Cancelar era un verbo normal y corriente. Uno podía ir al banco para cancelar una cuenta o cancelar un concierto cuando el cantante estaba indispuesto o cancelar una cita si no lo veías claro. Pero llegó la terrible cultura de la cancelación, subproducto de Internet. De ahí surgió un neologismo: vocablo antiguo que se presenta en sociedad con un nuevo sentido. Todavía no ha llegado al diccionario.
Vivimos en una ciudad digital donde nadie quiere quedarse aislado. Todos exponiéndose en busca de «me gustas». Comunidades de odio con el dedo hacia abajo que se retroalimentan mutuamente. Vigilantes de la moral pública y lo políticamente permitido. Feísimas personas, susceptibles frente a la ofensa hasta lo patológico, intentan destruir la reputación de quien les molesta. Lincharlo gregariamente. Todos contra uno.

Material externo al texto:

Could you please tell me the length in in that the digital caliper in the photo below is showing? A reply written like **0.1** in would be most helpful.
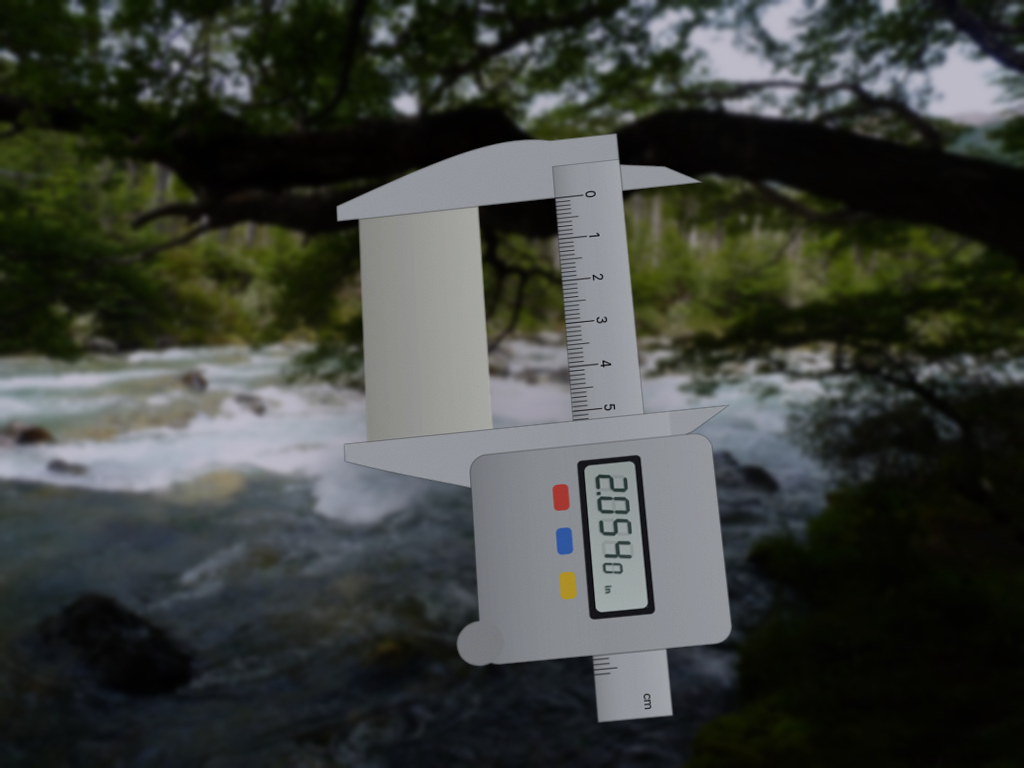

Antes se le llamaba boicot, los nazis lo hacían con los judíos. También se puede hacer el vacío y practicar el acoso o «bullying». Hemos inventado un ostracismo de última generación.
En este escaparate global, retirándote la atención te pueden arruinar o amargar. La atención nos define tanto como la sociedad en la que vivimos. Dime a qué atiendes y te diré quién eres.
Los que participan en cualquier cancelación son despreciables aunque no lo sepan. Están convencidos de hacer el bien. Atacan a la persona por sus ideas. De la libertad de expresión, hemos pasado a la tiranía de la cancelación.